▶ **What you should do**
Every single entry that follows must be copied exactly.

───── Provided data

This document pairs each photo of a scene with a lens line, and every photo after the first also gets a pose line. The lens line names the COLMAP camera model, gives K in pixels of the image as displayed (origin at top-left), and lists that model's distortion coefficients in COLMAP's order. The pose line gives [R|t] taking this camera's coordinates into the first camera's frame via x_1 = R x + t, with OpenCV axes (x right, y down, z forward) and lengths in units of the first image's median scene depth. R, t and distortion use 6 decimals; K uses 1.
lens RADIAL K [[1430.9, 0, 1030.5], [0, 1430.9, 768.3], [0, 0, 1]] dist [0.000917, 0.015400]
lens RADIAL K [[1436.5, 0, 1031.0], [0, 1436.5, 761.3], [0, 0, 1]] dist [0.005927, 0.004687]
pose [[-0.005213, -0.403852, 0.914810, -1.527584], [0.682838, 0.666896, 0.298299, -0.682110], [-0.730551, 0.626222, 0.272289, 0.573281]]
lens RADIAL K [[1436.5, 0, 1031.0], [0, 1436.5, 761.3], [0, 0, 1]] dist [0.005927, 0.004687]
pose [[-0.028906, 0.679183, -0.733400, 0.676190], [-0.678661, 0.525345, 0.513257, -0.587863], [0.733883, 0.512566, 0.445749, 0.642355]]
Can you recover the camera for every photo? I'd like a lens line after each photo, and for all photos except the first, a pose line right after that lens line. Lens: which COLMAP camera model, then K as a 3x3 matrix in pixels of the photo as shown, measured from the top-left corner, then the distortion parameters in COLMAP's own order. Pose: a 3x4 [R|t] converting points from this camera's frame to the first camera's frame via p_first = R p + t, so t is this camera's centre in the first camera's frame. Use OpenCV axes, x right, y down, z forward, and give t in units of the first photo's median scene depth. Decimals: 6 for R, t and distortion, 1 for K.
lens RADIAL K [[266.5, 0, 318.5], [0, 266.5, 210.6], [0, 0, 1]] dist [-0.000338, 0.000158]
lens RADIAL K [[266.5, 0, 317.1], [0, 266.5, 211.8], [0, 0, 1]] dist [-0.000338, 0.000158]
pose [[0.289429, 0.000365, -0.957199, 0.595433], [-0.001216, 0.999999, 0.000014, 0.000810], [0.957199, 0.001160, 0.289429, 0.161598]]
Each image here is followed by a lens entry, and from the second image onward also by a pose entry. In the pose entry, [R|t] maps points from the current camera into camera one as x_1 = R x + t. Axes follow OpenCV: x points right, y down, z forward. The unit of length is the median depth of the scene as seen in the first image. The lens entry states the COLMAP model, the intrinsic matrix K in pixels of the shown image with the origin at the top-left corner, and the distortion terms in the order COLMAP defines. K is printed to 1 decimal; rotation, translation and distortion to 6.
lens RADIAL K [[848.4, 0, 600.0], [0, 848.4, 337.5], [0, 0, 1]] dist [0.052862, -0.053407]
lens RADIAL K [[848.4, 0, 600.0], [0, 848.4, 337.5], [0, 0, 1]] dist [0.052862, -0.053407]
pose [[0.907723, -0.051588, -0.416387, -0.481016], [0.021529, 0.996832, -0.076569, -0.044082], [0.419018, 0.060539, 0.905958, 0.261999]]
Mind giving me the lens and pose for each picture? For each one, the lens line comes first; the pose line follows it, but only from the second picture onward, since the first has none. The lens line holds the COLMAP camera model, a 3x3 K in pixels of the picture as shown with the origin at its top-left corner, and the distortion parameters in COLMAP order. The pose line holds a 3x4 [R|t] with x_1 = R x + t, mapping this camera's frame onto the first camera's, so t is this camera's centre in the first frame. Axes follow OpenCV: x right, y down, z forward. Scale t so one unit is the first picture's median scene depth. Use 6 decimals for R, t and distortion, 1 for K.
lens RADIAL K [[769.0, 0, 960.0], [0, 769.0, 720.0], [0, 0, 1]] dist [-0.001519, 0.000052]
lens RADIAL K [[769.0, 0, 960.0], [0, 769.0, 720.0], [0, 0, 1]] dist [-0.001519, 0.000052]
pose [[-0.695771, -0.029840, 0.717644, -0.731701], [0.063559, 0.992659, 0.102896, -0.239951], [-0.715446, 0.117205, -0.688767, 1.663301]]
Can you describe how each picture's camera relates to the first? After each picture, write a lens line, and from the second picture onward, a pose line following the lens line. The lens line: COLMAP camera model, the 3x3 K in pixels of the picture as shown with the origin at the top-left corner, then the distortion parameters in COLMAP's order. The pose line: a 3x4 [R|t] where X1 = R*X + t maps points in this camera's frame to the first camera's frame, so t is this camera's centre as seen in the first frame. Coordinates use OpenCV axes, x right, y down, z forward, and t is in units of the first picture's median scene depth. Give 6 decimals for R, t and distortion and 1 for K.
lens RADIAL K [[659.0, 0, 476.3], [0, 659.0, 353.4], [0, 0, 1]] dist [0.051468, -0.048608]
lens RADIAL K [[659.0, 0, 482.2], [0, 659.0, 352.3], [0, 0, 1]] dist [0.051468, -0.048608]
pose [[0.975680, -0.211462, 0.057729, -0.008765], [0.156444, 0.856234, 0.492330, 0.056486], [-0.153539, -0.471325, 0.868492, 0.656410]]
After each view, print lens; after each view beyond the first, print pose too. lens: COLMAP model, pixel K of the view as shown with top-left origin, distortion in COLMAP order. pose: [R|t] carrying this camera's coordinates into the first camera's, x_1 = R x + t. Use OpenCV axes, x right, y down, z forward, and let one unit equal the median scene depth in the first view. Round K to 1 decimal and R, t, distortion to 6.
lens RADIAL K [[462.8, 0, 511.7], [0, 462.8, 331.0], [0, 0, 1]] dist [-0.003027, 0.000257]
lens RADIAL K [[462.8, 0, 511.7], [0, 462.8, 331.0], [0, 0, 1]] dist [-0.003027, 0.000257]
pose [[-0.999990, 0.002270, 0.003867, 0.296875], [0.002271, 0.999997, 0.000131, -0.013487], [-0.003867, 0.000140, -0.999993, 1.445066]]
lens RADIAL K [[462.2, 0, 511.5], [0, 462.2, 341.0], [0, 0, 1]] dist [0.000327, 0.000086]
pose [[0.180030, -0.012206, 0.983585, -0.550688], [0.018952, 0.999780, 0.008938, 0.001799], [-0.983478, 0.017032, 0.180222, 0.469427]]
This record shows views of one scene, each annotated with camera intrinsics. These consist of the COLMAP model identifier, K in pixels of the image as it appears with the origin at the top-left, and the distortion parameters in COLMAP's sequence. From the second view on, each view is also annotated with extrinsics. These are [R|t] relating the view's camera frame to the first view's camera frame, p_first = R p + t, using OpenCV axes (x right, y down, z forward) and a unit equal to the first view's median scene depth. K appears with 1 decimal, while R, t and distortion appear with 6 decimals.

──────────

▶ **Result below**
This document pairs each photo of a scene with a lens line, and every photo after the first also gets a pose line. The lens line names the COLMAP camera model, gives K in pixels of the image as displayed (origin at top-left), and lists that model's distortion coefficients in COLMAP's order. The pose line gives [R|t] taking this camera's coordinates into the first camera's frame via x_1 = R x + t, with OpenCV axes (x right, y down, z forward) and lengths in units of the first image's median scene depth. R, t and distortion use 6 decimals; K uses 1.
lens RADIAL K [[1430.9, 0, 1030.5], [0, 1430.9, 768.3], [0, 0, 1]] dist [0.000917, 0.015400]
lens RADIAL K [[1436.5, 0, 1031.0], [0, 1436.5, 761.3], [0, 0, 1]] dist [0.005927, 0.004687]
pose [[-0.005213, -0.403852, 0.914810, -1.527584], [0.682838, 0.666896, 0.298299, -0.682110], [-0.730551, 0.626222, 0.272289, 0.573281]]
lens RADIAL K [[1436.5, 0, 1031.0], [0, 1436.5, 761.3], [0, 0, 1]] dist [0.005927, 0.004687]
pose [[-0.028906, 0.679183, -0.733400, 0.676190], [-0.678661, 0.525345, 0.513257, -0.587863], [0.733883, 0.512566, 0.445749, 0.642355]]
Can you recover the camera for every photo? I'd like a lens line after each photo, and for all photos except the first, a pose line right after that lens line. Lens: which COLMAP camera model, then K as a 3x3 matrix in pixels of the photo as shown, measured from the top-left corner, then the distortion parameters in COLMAP's own order. Pose: a 3x4 [R|t] converting points from this camera's frame to the first camera's frame via p_first = R p + t, so t is this camera's centre in the first camera's frame. Use OpenCV axes, x right, y down, z forward, and give t in units of the first photo's median scene depth. Decimals: 6 for R, t and distortion, 1 for K.
lens RADIAL K [[266.5, 0, 318.5], [0, 266.5, 210.6], [0, 0, 1]] dist [-0.000338, 0.000158]
lens RADIAL K [[266.5, 0, 317.1], [0, 266.5, 211.8], [0, 0, 1]] dist [-0.000338, 0.000158]
pose [[0.289429, 0.000365, -0.957199, 0.595433], [-0.001216, 0.999999, 0.000014, 0.000810], [0.957199, 0.001160, 0.289429, 0.161598]]
Each image here is followed by a lens entry, and from the second image onward also by a pose entry. In the pose entry, [R|t] maps points from the current camera into camera one as x_1 = R x + t. Axes follow OpenCV: x points right, y down, z forward. The unit of length is the median depth of the scene as seen in the first image. The lens entry states the COLMAP model, the intrinsic matrix K in pixels of the shown image with the origin at the top-left corner, and the distortion terms in the order COLMAP defines. K is printed to 1 decimal; rotation, translation and distortion to 6.
lens RADIAL K [[848.4, 0, 600.0], [0, 848.4, 337.5], [0, 0, 1]] dist [0.052862, -0.053407]
lens RADIAL K [[848.4, 0, 600.0], [0, 848.4, 337.5], [0, 0, 1]] dist [0.052862, -0.053407]
pose [[0.907723, -0.051588, -0.416387, -0.481016], [0.021529, 0.996832, -0.076569, -0.044082], [0.419018, 0.060539, 0.905958, 0.261999]]
Mind giving me the lens and pose for each picture? For each one, the lens line comes first; the pose line follows it, but only from the second picture onward, since the first has none. The lens line holds the COLMAP camera model, a 3x3 K in pixels of the picture as shown with the origin at its top-left corner, and the distortion parameters in COLMAP order. The pose line holds a 3x4 [R|t] with x_1 = R x + t, mapping this camera's frame onto the first camera's, so t is this camera's centre in the first frame. Axes follow OpenCV: x right, y down, z forward. Scale t so one unit is the first picture's median scene depth. Use 6 decimals for R, t and distortion, 1 for K.
lens RADIAL K [[769.0, 0, 960.0], [0, 769.0, 720.0], [0, 0, 1]] dist [-0.001519, 0.000052]
lens RADIAL K [[769.0, 0, 960.0], [0, 769.0, 720.0], [0, 0, 1]] dist [-0.001519, 0.000052]
pose [[-0.695771, -0.029840, 0.717644, -0.731701], [0.063559, 0.992659, 0.102896, -0.239951], [-0.715446, 0.117205, -0.688767, 1.663301]]
Can you describe how each picture's camera relates to the first? After each picture, write a lens line, and from the second picture onward, a pose line following the lens line. The lens line: COLMAP camera model, the 3x3 K in pixels of the picture as shown with the origin at the top-left corner, then the distortion parameters in COLMAP's order. The pose line: a 3x4 [R|t] where X1 = R*X + t maps points in this camera's frame to the first camera's frame, so t is this camera's centre as seen in the first frame. Coordinates use OpenCV axes, x right, y down, z forward, and t is in units of the first picture's median scene depth. Give 6 decimals for R, t and distortion and 1 for K.
lens RADIAL K [[659.0, 0, 476.3], [0, 659.0, 353.4], [0, 0, 1]] dist [0.051468, -0.048608]
lens RADIAL K [[659.0, 0, 482.2], [0, 659.0, 352.3], [0, 0, 1]] dist [0.051468, -0.048608]
pose [[0.975680, -0.211462, 0.057729, -0.008765], [0.156444, 0.856234, 0.492330, 0.056486], [-0.153539, -0.471325, 0.868492, 0.656410]]
After each view, print lens; after each view beyond the first, print pose too. lens: COLMAP model, pixel K of the view as shown with top-left origin, distortion in COLMAP order. pose: [R|t] carrying this camera's coordinates into the first camera's, x_1 = R x + t. Use OpenCV axes, x right, y down, z forward, and let one unit equal the median scene depth in the first view. Round K to 1 decimal and R, t, distortion to 6.
lens RADIAL K [[462.8, 0, 511.7], [0, 462.8, 331.0], [0, 0, 1]] dist [-0.003027, 0.000257]
lens RADIAL K [[462.8, 0, 511.7], [0, 462.8, 331.0], [0, 0, 1]] dist [-0.003027, 0.000257]
pose [[-0.999990, 0.002270, 0.003867, 0.296875], [0.002271, 0.999997, 0.000131, -0.013487], [-0.003867, 0.000140, -0.999993, 1.445066]]
lens RADIAL K [[462.2, 0, 511.5], [0, 462.2, 341.0], [0, 0, 1]] dist [0.000327, 0.000086]
pose [[0.180030, -0.012206, 0.983585, -0.550688], [0.018952, 0.999780, 0.008938, 0.001799], [-0.983478, 0.017032, 0.180222, 0.469427]]
This record shows views of one scene, each annotated with camera intrinsics. These consist of the COLMAP model identifier, K in pixels of the image as it appears with the origin at the top-left, and the distortion parameters in COLMAP's sequence. From the second view on, each view is also annotated with extrinsics. These are [R|t] relating the view's camera frame to the first view's camera frame, p_first = R p + t, using OpenCV axes (x right, y down, z forward) and a unit equal to the first view's median scene depth. K appears with 1 decimal, while R, t and distortion appear with 6 decimals.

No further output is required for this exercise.